- Data for this exercise:
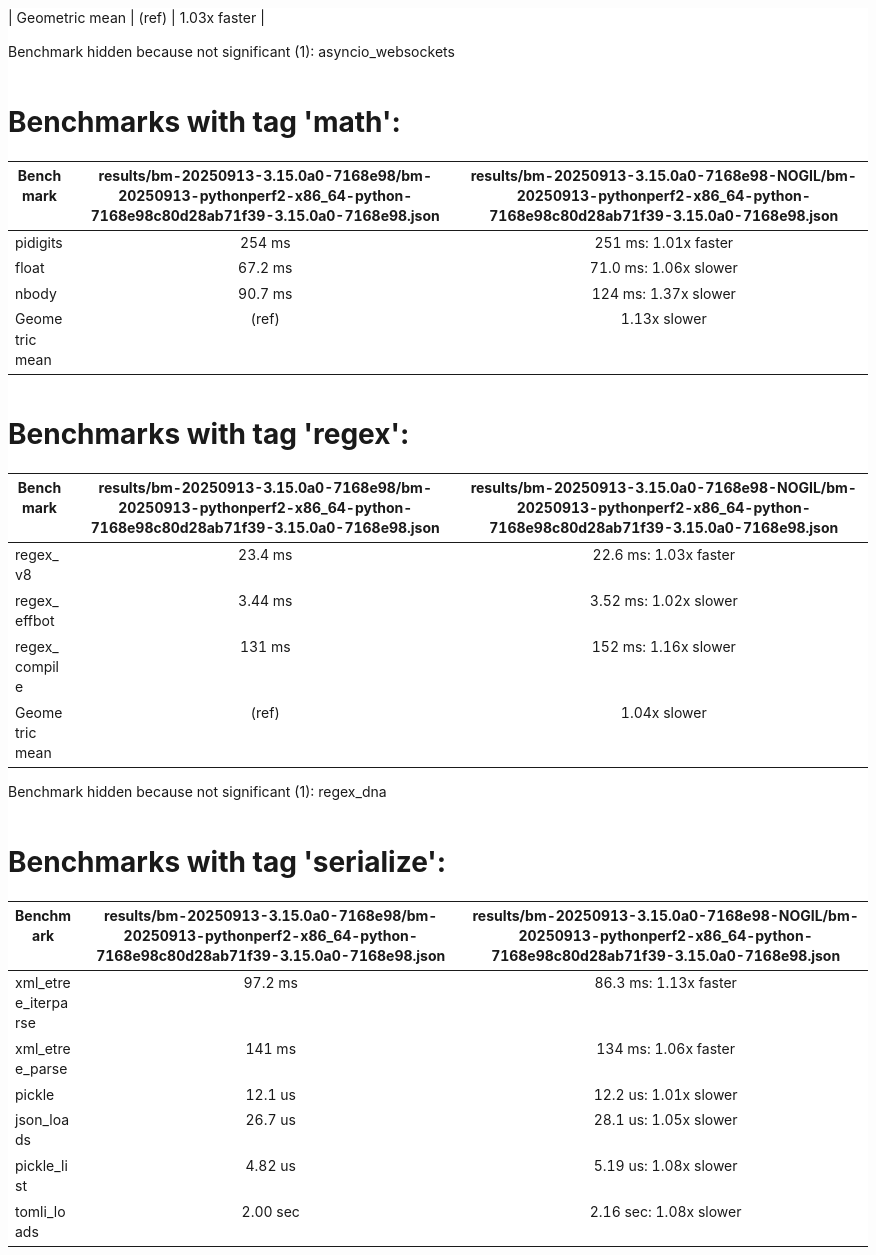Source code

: | Geometric mean             | (ref)                                                                                                                 | 1.03x faster                                                                                                                |

Benchmark hidden because not significant (1): asyncio_websockets

Benchmarks with tag 'math':
===========================

| Benchmark      | results/bm-20250913-3.15.0a0-7168e98/bm-20250913-pythonperf2-x86_64-python-7168e98c80d28ab71f39-3.15.0a0-7168e98.json | results/bm-20250913-3.15.0a0-7168e98-NOGIL/bm-20250913-pythonperf2-x86_64-python-7168e98c80d28ab71f39-3.15.0a0-7168e98.json |
|----------------|:---------------------------------------------------------------------------------------------------------------------:|:---------------------------------------------------------------------------------------------------------------------------:|
| pidigits       | 254 ms                                                                                                                | 251 ms: 1.01x faster                                                                                                        |
| float          | 67.2 ms                                                                                                               | 71.0 ms: 1.06x slower                                                                                                       |
| nbody          | 90.7 ms                                                                                                               | 124 ms: 1.37x slower                                                                                                        |
| Geometric mean | (ref)                                                                                                                 | 1.13x slower                                                                                                                |

Benchmarks with tag 'regex':
============================

| Benchmark      | results/bm-20250913-3.15.0a0-7168e98/bm-20250913-pythonperf2-x86_64-python-7168e98c80d28ab71f39-3.15.0a0-7168e98.json | results/bm-20250913-3.15.0a0-7168e98-NOGIL/bm-20250913-pythonperf2-x86_64-python-7168e98c80d28ab71f39-3.15.0a0-7168e98.json |
|----------------|:---------------------------------------------------------------------------------------------------------------------:|:---------------------------------------------------------------------------------------------------------------------------:|
| regex_v8       | 23.4 ms                                                                                                               | 22.6 ms: 1.03x faster                                                                                                       |
| regex_effbot   | 3.44 ms                                                                                                               | 3.52 ms: 1.02x slower                                                                                                       |
| regex_compile  | 131 ms                                                                                                                | 152 ms: 1.16x slower                                                                                                        |
| Geometric mean | (ref)                                                                                                                 | 1.04x slower                                                                                                                |

Benchmark hidden because not significant (1): regex_dna

Benchmarks with tag 'serialize':
================================

| Benchmark            | results/bm-20250913-3.15.0a0-7168e98/bm-20250913-pythonperf2-x86_64-python-7168e98c80d28ab71f39-3.15.0a0-7168e98.json | results/bm-20250913-3.15.0a0-7168e98-NOGIL/bm-20250913-pythonperf2-x86_64-python-7168e98c80d28ab71f39-3.15.0a0-7168e98.json |
|----------------------|:---------------------------------------------------------------------------------------------------------------------:|:---------------------------------------------------------------------------------------------------------------------------:|
| xml_etree_iterparse  | 97.2 ms                                                                                                               | 86.3 ms: 1.13x faster                                                                                                       |
| xml_etree_parse      | 141 ms                                                                                                                | 134 ms: 1.06x faster                                                                                                        |
| pickle               | 12.1 us                                                                                                               | 12.2 us: 1.01x slower                                                                                                       |
| json_loads           | 26.7 us                                                                                                               | 28.1 us: 1.05x slower                                                                                                       |
| pickle_list          | 4.82 us                                                                                                               | 5.19 us: 1.08x slower                                                                                                       |
| tomli_loads          | 2.00 sec                                                                                                              | 2.16 sec: 1.08x slower                                                                                                      |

- Request: Count the lines of the records above that contain the word "with". What is the total? Give only the number.

- Response: 3